---- AVAILABLE DATA

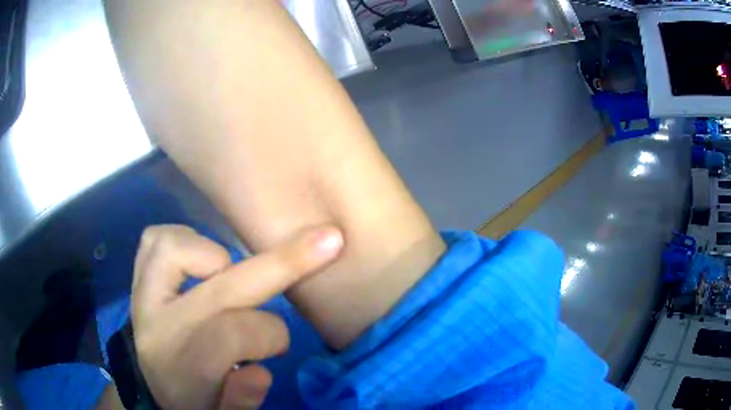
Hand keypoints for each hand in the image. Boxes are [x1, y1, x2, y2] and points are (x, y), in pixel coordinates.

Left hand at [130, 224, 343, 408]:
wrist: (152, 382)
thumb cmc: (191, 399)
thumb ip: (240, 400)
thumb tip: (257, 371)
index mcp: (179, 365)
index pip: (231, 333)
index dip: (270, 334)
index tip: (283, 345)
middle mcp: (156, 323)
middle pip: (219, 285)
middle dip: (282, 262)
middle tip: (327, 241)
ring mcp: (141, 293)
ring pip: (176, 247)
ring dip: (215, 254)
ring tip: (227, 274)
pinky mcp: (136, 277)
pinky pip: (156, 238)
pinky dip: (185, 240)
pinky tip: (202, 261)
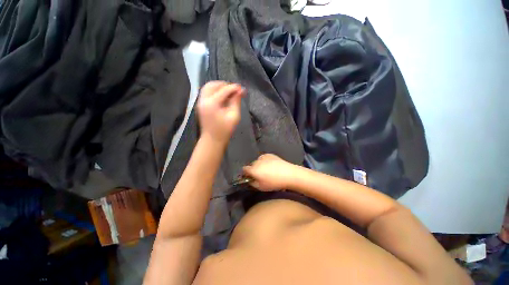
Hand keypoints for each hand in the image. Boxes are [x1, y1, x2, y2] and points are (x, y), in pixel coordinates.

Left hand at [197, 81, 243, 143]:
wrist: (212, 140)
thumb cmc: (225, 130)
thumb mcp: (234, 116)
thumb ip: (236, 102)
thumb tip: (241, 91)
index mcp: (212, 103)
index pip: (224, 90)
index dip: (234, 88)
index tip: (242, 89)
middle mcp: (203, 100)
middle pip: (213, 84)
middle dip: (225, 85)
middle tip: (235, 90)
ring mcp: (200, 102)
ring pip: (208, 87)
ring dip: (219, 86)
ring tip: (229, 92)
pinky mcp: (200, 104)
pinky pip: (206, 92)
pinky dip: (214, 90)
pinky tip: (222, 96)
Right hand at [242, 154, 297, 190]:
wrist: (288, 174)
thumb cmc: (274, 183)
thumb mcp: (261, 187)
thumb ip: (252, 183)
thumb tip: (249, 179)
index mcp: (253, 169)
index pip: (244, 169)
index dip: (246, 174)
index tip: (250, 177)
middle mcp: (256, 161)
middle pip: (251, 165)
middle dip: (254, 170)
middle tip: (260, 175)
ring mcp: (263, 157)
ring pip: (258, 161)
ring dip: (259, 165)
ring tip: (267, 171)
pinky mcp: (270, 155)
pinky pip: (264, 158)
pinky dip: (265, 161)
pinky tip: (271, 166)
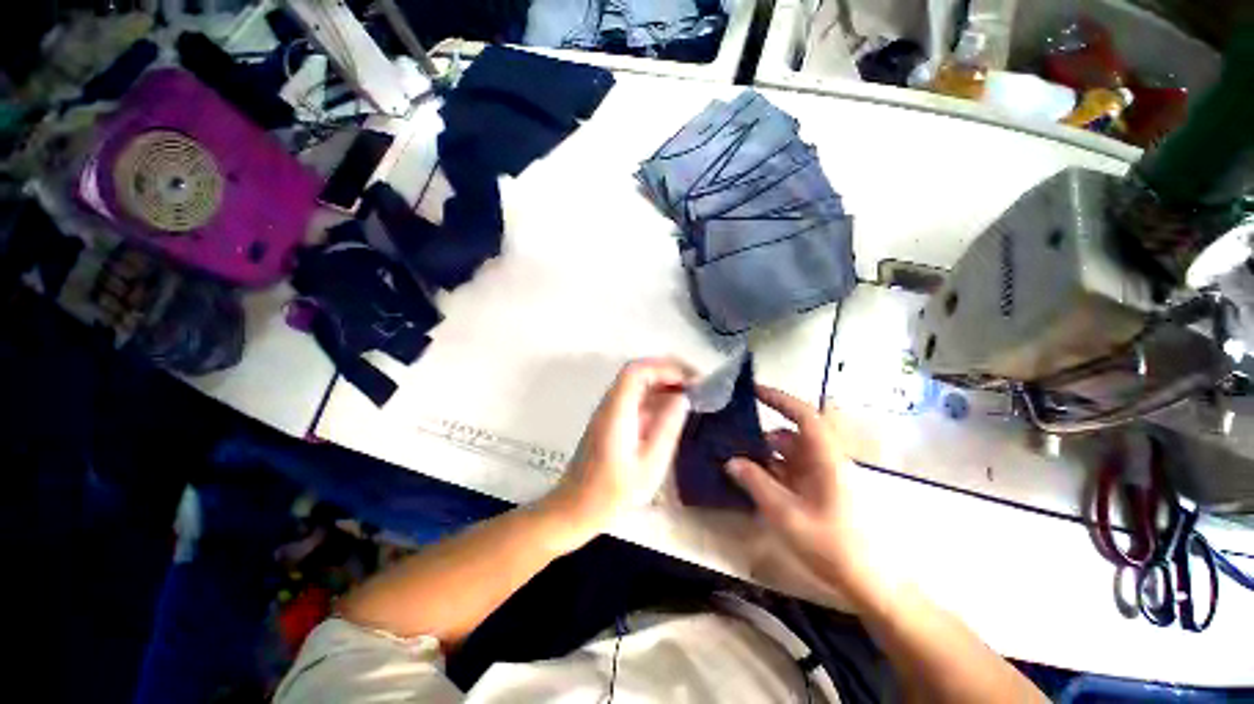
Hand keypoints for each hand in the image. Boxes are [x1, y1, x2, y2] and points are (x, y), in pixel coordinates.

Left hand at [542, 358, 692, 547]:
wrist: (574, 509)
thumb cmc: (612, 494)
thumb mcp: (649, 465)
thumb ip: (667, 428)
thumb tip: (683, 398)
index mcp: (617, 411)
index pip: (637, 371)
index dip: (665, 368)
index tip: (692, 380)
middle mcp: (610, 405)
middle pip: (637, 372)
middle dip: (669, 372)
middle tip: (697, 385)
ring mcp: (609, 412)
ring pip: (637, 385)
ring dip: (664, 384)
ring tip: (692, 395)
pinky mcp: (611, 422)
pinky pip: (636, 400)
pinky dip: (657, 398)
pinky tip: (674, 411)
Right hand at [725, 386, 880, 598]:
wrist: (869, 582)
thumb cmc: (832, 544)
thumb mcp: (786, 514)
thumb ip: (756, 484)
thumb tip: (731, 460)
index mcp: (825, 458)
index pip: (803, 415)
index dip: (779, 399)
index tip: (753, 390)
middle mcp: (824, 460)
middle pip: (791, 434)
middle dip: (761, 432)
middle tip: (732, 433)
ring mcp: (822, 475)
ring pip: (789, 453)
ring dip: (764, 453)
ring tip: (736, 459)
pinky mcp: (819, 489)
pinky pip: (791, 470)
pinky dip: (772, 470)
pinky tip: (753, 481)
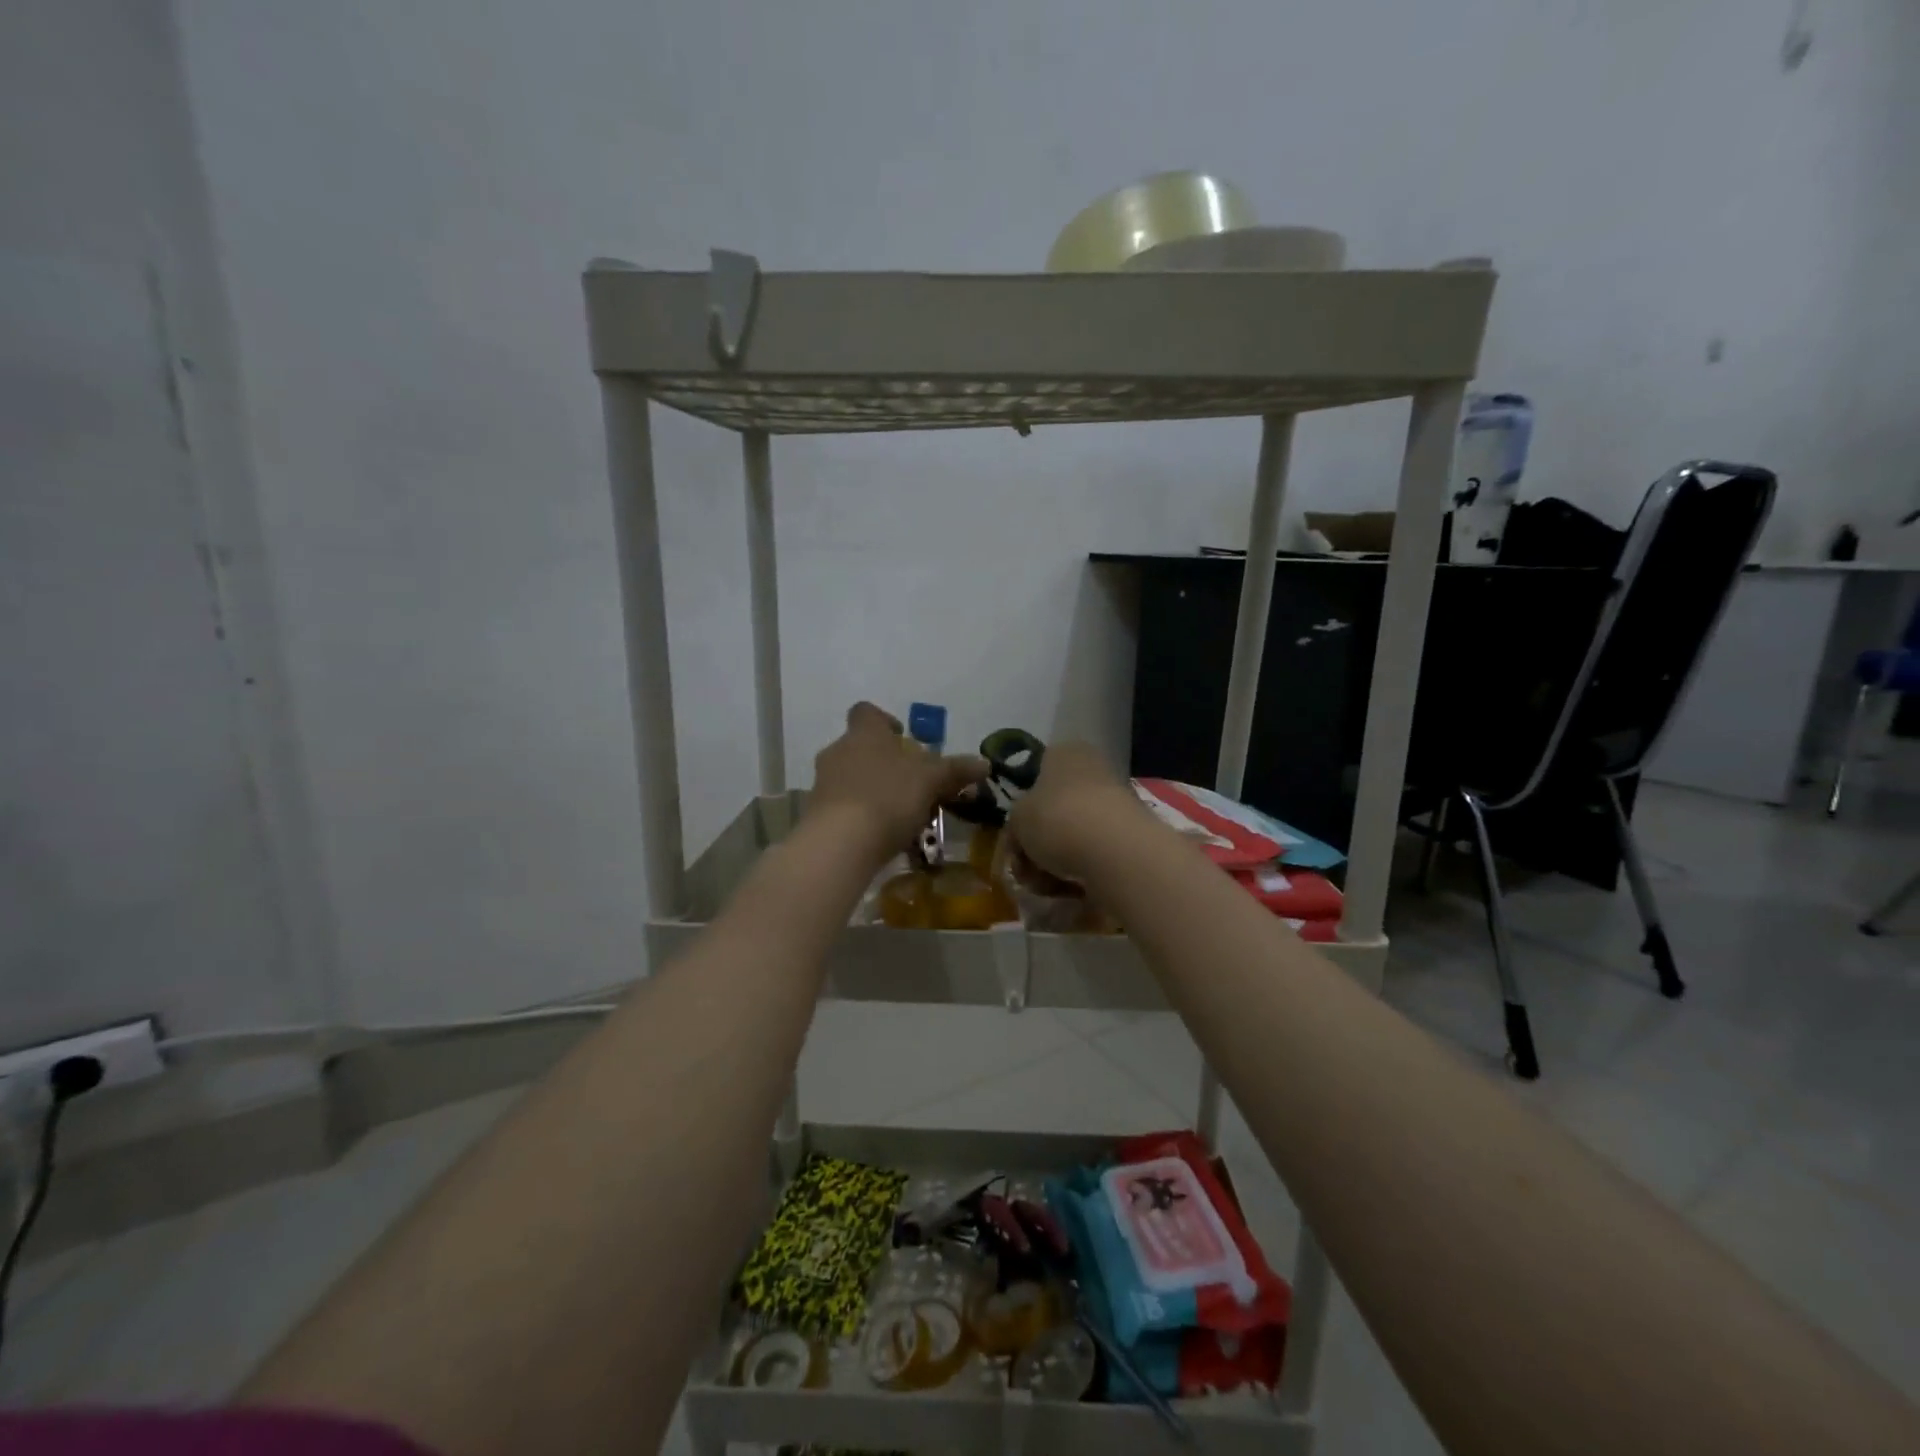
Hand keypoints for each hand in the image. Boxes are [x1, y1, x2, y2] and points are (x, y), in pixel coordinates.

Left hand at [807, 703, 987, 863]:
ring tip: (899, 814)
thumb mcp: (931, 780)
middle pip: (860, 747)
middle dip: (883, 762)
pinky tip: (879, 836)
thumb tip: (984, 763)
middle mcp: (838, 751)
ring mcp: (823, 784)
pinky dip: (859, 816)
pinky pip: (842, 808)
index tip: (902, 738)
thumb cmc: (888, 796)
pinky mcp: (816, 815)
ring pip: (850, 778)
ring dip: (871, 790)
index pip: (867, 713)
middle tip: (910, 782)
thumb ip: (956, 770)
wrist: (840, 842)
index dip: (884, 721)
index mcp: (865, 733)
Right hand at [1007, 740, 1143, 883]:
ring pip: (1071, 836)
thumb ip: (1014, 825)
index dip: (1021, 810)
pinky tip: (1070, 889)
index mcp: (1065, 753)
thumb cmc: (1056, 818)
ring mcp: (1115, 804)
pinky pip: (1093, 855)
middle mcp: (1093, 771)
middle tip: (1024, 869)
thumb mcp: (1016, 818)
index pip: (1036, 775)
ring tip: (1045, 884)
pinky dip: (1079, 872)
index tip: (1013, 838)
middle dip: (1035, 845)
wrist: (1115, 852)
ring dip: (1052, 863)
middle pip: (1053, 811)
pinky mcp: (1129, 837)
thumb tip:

--------

EXERCISE: Quote word for word only the lines above from the one containing "pinky tip: (271, 166)" through the one containing "wrist: (869, 582)". Pictures stay out of your copy.

ANSWER SPACE:
pinky tip: (271, 166)
Hand keypoints for each hand in the image. Boxes are [x1, y1, x2, y2] and points are (x, y), in pixel coordinates.

Left hand at [542, 358, 692, 547]:
wrist: (574, 509)
thumb cmc: (612, 494)
thumb mcp: (649, 465)
thumb ip: (667, 428)
thumb tip: (683, 398)
index mcp: (617, 411)
index pip: (637, 371)
index dip: (665, 368)
index tip: (692, 380)
middle mcp: (610, 405)
middle pip: (637, 372)
middle dip: (669, 372)
middle tip: (697, 385)
ring mcp: (609, 412)
ring pip: (637, 385)
ring dip: (664, 384)
ring tip: (692, 395)
pinky mcp: (611, 422)
pinky pip: (636, 400)
pinky dip: (657, 398)
pinky tip: (674, 411)
Right hand at [725, 386, 880, 598]:
wrist: (869, 582)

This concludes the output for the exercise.